EXTRACT TO READ Start Marker

Learned-Rule-Augmented Large Language Model Evaluators
Jie Meng, Jin Mao
TL;DR
This paper tackles the generalization gap of LLM evaluators by introducing a rule-augmented framework that distills scoring rules from data using LLM-assisted MCTS and applies them through Chain-of-Rule prompting (CoR) or a reinforcement-learning-trained Rule-Augmented Evaluator (RuAE). The authors demonstrate that CoR improves performance across models, and RuAE achieves strong results on long-form, complex tasks like ASAP and Relish, with large models excelling on SummEval. Their approach yields interpretable, human-aligned rules and demonstrates improved reasoning in evaluation scenarios across scoring, regression, ranking, and judging. The work highlights the practical potential of data-driven, rule-guided evaluators for broad NLG evaluation challenges, while noting computational costs and task-dependent limitations.

EXTRACT TO READ End Marker

WORK INSTRUCTIONS —
1. Summarize the TL;DR in two sentences.
2. Answer each question from the TL;DR, one answer per line.
(a) What method is used to distill scoring rules from data?
(b) On which two long-form, complex tasks does RuAE achieve strong results?
(c) What two limitations does the work note?
The records play no part in working with the TL;DR.

DATA Start Marker

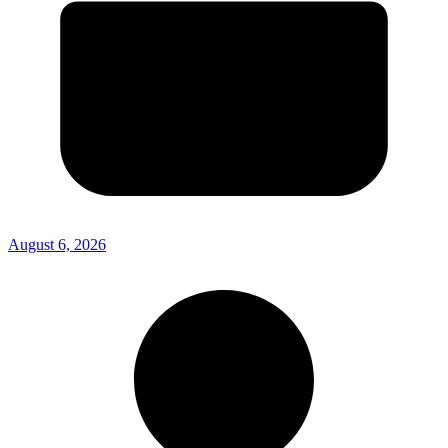
August 6, 2026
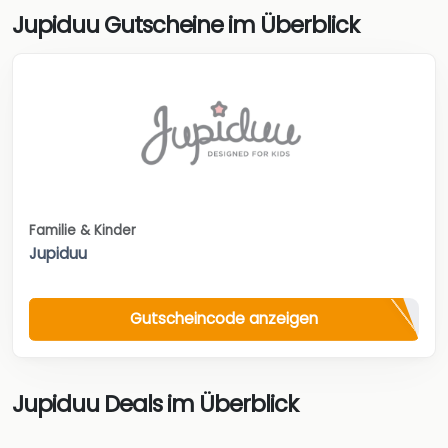
Jupiduu Gutscheine im Überblick
Familie & Kinder
Jupiduu
Gutscheincode anzeigen
Jupiduu Deals im Überblick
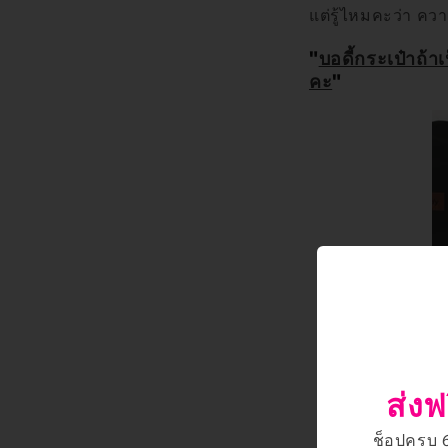
แต่รู้ไหมคะว่า ควา
"
บอดี้กระเป๋าถ้
คะ
"
ส่งฟ
ช็อปครบ 66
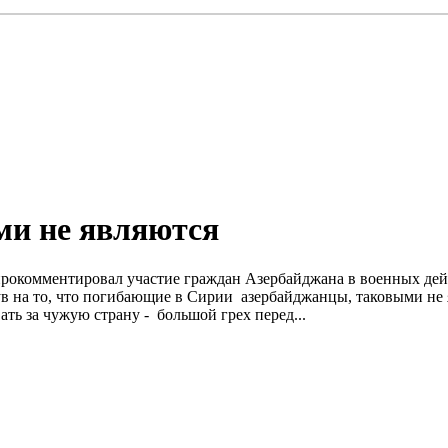
и не являются
окомментировал участие граждан Азербайджана в военных дейс
нув на то, что погибающие в Сирии азербайджанцы, таковыми не 
ть за чужую страну - большой грех перед...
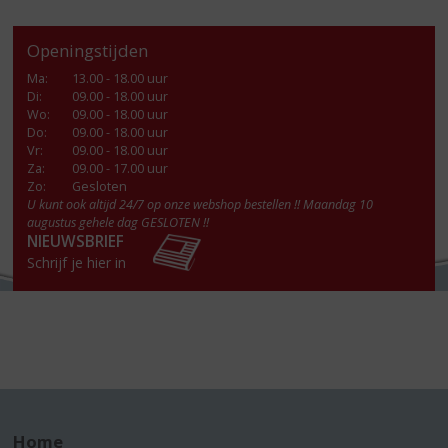
Openingstijden
Ma
:
13.00 - 18.00 uur
Di
:
09.00 - 18.00 uur
Wo
:
09.00 - 18.00 uur
Do
:
09.00 - 18.00 uur
Vr
:
09.00 - 18.00 uur
Za
:
09.00 - 17.00 uur
Zo:
Gesloten
U kunt ook altijd 24/7 op onze webshop bestellen !! Maandag 10
augustus gehele dag GESLOTEN !!
NIEUWSBRIEF
Schrijf je hier in
Home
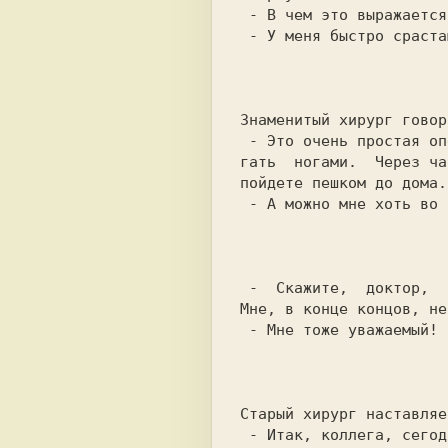
 - В чем это выражается?

 - У меня быстро сpастаются переломы...

                           
Знаменитый хирург говор
 - Это очень простая операция. Через полчаса вы сможете уже дви-

гать  ногами.  Через ча
пойдете пешком до дома.

 - А можно мне хоть во время операции немножко полежать?

                           
 -  Скажите,  доктор,  обязательно  делать эту дорогую операцию?

Мне, в конце концов, не
 - Мне тоже уважаемый!

                           
Старый хирург наставляе
 - Итак, коллега, сегодня у вас первая самостоятельная операция.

DATA End Marker

ANSWER SET —
1. The paper addresses the generalization gap of LLM evaluators with a framework that distills scoring rules from data using LLM-assisted MCTS and applies them through Chain-of-Rule prompting (CoR) or a reinforcement-learning-trained Rule-Augmented Evaluator (RuAE). CoR improves performance across models, RuAE does well on long-form, complex tasks such as ASAP and Relish, and the resulting rules are interpretable and human-aligned, though the approach has computational costs and task-dependent limitations.

2.
(a) LLM-assisted MCTS.
(b) ASAP and Relish.
(c) Computational costs and task-dependent limitations.